A single Kegel should take only 10 seconds or so. These muscles fatigue easily, so you need to perform many sets of repetitions throughout the day. A good time to do Kegels is while nursing your baby, or while waiting at a red light. After childbirth, Pelvic floor contraction are particularly helpful to do after every bowel movement.
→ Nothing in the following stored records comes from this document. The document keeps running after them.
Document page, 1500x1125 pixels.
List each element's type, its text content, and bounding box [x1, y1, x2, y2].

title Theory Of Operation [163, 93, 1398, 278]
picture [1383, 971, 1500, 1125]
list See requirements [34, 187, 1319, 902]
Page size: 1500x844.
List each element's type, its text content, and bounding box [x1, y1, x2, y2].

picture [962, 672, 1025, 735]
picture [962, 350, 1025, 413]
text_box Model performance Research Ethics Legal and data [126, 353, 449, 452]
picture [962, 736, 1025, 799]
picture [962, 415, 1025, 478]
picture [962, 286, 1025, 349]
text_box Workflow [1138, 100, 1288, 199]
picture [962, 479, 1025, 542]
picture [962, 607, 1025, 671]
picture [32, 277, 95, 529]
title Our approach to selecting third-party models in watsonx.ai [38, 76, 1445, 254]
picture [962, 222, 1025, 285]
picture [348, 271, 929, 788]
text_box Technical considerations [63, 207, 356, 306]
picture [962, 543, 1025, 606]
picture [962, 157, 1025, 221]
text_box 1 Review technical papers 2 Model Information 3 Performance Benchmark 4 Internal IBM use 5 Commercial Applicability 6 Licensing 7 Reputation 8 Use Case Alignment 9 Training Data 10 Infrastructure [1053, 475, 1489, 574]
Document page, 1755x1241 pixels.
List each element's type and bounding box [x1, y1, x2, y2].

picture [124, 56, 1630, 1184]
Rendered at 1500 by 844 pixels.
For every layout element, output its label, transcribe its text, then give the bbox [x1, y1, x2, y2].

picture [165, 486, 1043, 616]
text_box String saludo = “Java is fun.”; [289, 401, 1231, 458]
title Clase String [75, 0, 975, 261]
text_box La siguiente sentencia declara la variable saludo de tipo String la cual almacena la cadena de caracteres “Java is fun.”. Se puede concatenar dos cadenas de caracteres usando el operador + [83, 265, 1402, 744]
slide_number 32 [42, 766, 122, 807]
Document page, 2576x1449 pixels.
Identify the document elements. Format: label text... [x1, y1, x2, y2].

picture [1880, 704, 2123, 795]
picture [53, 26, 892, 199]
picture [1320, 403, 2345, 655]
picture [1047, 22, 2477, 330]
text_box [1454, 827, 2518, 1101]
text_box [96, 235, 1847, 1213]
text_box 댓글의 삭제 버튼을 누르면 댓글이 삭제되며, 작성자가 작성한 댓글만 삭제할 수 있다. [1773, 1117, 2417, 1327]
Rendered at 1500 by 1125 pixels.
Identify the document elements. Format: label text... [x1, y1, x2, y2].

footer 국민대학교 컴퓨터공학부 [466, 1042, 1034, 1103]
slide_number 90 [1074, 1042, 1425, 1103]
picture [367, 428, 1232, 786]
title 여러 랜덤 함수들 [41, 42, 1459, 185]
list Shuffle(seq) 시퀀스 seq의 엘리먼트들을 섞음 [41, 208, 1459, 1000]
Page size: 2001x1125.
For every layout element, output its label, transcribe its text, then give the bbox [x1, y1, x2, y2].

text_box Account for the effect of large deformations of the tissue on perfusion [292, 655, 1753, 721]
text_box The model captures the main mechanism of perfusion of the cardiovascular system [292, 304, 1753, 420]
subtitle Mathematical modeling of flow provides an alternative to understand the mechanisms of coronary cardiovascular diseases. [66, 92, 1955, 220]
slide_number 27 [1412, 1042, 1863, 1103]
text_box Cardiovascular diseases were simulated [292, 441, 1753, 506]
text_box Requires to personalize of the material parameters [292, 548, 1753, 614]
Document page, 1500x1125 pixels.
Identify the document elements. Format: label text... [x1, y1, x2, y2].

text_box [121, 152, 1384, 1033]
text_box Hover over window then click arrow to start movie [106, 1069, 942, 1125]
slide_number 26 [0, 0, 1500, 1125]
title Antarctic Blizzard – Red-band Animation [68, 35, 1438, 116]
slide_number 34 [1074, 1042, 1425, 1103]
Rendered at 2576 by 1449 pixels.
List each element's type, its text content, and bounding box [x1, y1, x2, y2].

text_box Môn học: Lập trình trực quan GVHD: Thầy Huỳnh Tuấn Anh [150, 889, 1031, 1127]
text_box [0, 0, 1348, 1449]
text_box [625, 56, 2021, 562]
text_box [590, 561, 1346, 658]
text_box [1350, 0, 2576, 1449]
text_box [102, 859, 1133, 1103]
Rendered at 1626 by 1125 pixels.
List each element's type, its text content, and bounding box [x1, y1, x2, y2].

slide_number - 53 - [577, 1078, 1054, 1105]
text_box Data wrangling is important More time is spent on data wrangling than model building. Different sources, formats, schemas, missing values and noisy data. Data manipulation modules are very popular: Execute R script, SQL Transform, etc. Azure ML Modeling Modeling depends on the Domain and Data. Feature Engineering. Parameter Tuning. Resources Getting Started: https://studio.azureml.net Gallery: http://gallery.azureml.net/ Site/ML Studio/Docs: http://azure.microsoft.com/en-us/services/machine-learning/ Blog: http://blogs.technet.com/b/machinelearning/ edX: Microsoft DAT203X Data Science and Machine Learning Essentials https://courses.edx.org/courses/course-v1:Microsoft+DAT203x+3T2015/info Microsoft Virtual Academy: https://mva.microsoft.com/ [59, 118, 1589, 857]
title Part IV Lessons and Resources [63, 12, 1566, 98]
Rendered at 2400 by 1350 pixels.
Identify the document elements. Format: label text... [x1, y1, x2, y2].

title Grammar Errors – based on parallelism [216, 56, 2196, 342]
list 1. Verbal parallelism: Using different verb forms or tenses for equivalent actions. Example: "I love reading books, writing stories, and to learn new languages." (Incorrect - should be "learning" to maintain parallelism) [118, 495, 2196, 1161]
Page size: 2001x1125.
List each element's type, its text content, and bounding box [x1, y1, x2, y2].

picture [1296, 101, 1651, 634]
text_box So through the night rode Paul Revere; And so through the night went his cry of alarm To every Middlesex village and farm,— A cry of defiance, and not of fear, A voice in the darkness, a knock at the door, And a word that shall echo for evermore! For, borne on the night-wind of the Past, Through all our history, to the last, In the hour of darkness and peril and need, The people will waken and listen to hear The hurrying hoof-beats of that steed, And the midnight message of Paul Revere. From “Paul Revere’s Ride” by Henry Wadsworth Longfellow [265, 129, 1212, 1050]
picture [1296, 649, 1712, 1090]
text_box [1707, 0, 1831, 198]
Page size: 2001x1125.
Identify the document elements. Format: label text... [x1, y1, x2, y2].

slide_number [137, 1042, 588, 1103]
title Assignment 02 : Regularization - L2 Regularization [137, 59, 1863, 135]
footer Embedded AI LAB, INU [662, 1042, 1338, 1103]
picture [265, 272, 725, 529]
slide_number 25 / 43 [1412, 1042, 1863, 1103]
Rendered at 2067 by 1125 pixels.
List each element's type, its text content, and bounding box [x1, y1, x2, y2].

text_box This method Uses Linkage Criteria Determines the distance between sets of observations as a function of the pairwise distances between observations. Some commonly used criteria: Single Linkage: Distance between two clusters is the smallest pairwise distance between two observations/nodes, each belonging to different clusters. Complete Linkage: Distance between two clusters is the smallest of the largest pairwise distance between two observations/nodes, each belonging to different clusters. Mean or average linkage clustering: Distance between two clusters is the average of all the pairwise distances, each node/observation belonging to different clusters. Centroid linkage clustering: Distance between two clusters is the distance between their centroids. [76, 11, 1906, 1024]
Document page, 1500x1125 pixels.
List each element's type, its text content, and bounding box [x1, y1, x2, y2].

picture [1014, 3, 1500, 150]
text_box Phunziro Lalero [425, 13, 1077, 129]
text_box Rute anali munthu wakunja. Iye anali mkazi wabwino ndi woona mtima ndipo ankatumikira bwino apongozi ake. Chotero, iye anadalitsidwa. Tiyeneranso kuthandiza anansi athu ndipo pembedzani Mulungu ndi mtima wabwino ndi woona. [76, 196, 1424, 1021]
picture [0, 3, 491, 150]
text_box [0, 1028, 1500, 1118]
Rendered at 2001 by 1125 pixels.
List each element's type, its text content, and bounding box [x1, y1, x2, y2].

Kegel Exercises: Another Common Misconception
Don't worry if you feel your deep abdominal muscles contracting simultaneously with your Pelvic floor muscles. Feeling your belly button move, waist narrow, or abdominal muscles tense during contraction does not indicate that you are doing Kegels wrong. In fact, the deep abdominals, (Transverse Abdominis), Pelvic floor muscles, and deep spinal muscles, (the Multifitus ) are designed to work together to provide internal support and stability for your torso. Pilates and other core-conditioning systems often instruct clients to contract the Pelvic floor simultaneously with the deep abdominals, because it is a powerful core stabilization technique.
If you still have trouble finding your pelvic-floor muscles, you can learn the proper physical action by trying to stop the flow of urine as you use the bathroom. Do not, however, practice Kegels while urinating. This can interfere with complete emptying of the bladder, which increases the risk of urinary-tract infections.
How to Tell If Your Reconditioning Is Working
Directly after a vaginal delivery, most women find it almost impossible to contract their Pelvic floor muscles—I know that I did. For many, it feels as if there is "no there there," because the muscles are traumatized. But don't let the absence of a "squeezing sensation" convince you that you're doing them "wrong," or you "can't" do them. The key is to be patient, and to do them regularly, with clear mental focus. As your muscles recover, they will begin to contract more efficiently, and then you will begin to feel the sensation of tightening and softening as you work the area.
After childbirth, you will be finished with the reconditioning phase for your Pelvic floor muscles when you can fully clamp off a strong stream of urine. However, to keep the area strong and functioning well for a lifetime, Kegel exercises should remain a regular part of every woman's fitness routine.